If I can write to exFAT, then I can place data (even 4GB+ media files) on the card. Apple may create a driver that allows you to read exFAT but not write to it.

This matters if you are going to use the card to store media files (4 GB+), or are planning on using the card with non Apple devices. I could get a 128 GB SDXC card, format 100 GB in FAT32 for a user directory, and format 3 8GB swap spaces (one for OS X, one for Windows, and one for Unix). Then I'd have my user files and swap space with me wherever I go, and it would be cross platform compatible (everyone reads and writes FAT32). Yes, FAT32 does have a maximum partition size, this is why I used a 128 GB SDXC card as the example. And yes, I wouldn't have my media files (movies) on the card (I'd need one of the 2 TB cards to do this).

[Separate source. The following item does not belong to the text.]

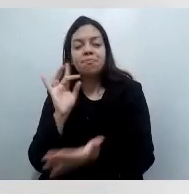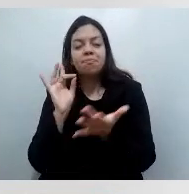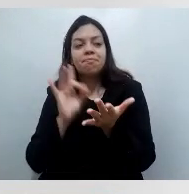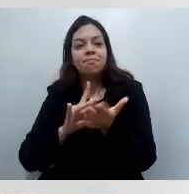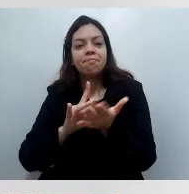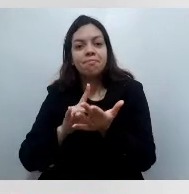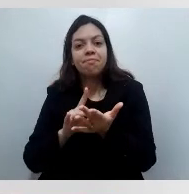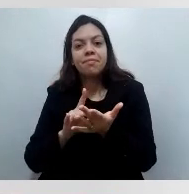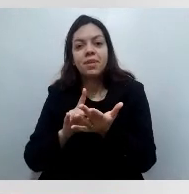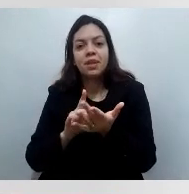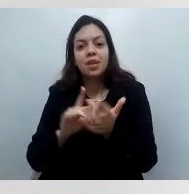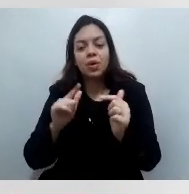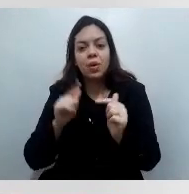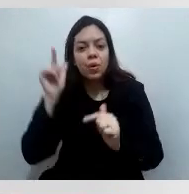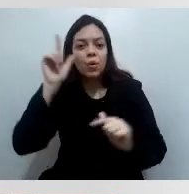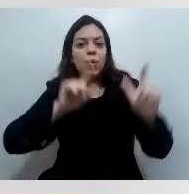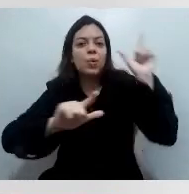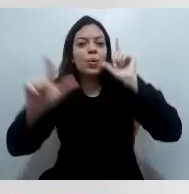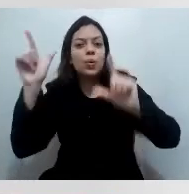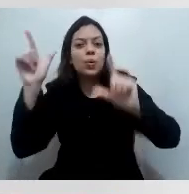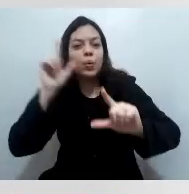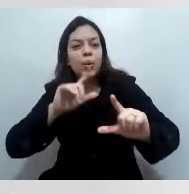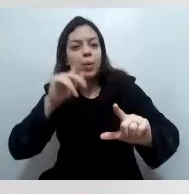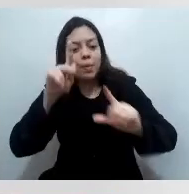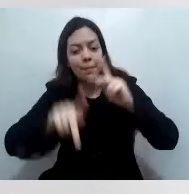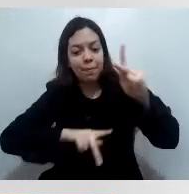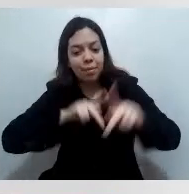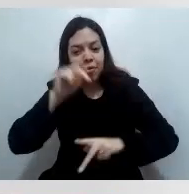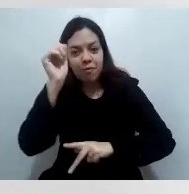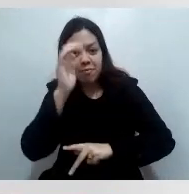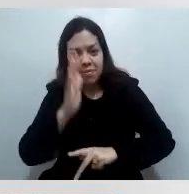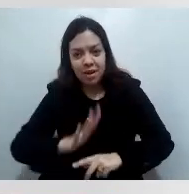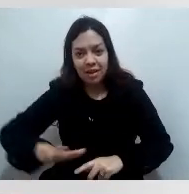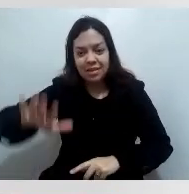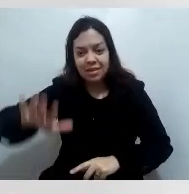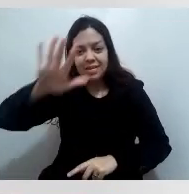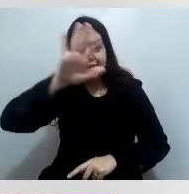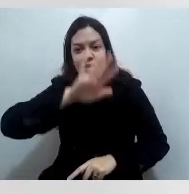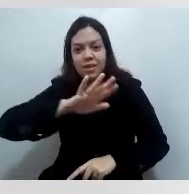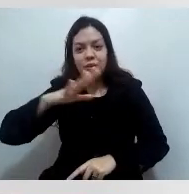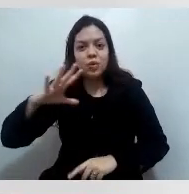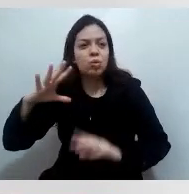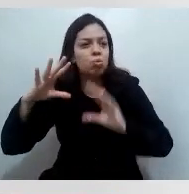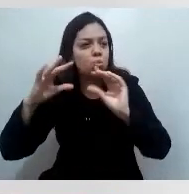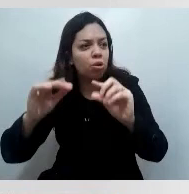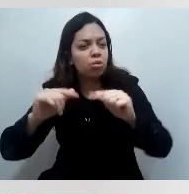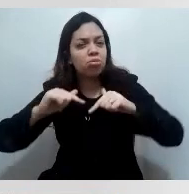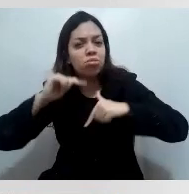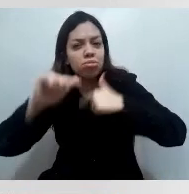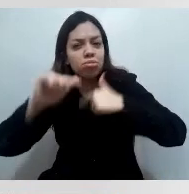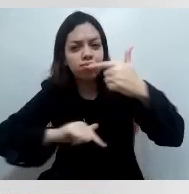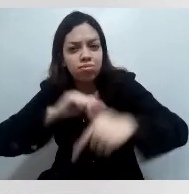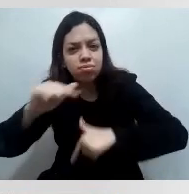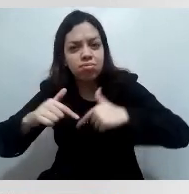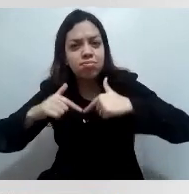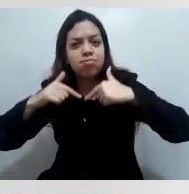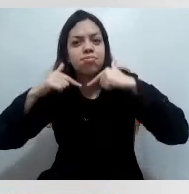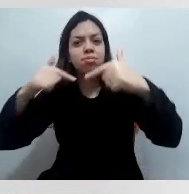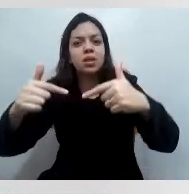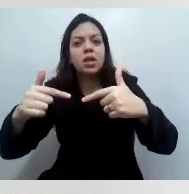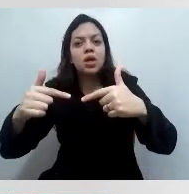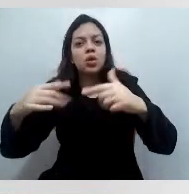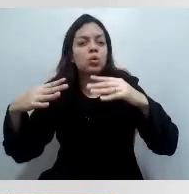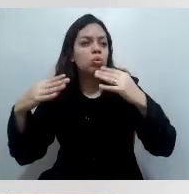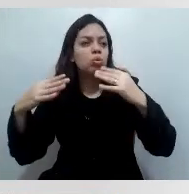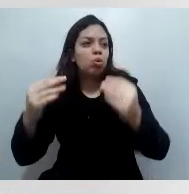os trabalhadores engajados, é claro, estamos todos exaustos, mas não vamos desistir e, claro,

Since Pretec is selling an ExpressCard SDXC reader, this is what I plan to do with my triple boot MBP (see sig). I'll point my OS X user directory to the directory that will be on this card, I'll do the same for Win7, and BackTrack. Each OS will also have swap space on the card. This increases security too. If I have my SDXC card with me, someone using the laptop can't see my files at all. It also increases speed (maybe and a little) because I'm using a different storage device and bus to put my user files/swap space on.
 
Does nobody realise that you have to support the exFAT format (from Microsoft, currently NOT supported on OS X, and has to be licensed by Microsoft) to be able to use more than 32 GB?

huh?
http://en.wikipedia.org/wiki/HFS_Plus
8 Exbibytes (2^60)

anyway, Kryder's Law applied to storage for the rest of the thread:

64GB June 2010
128GB June 2011
256 GB June 2012
512GB June 2013
1TB June 2014
2TB June 2015

http://en.wikipedia.org/wiki/Mark_Kryder

but given the growth surrounding this technology I'm expecting closer to mid-2013 until we see 2TB SDXC.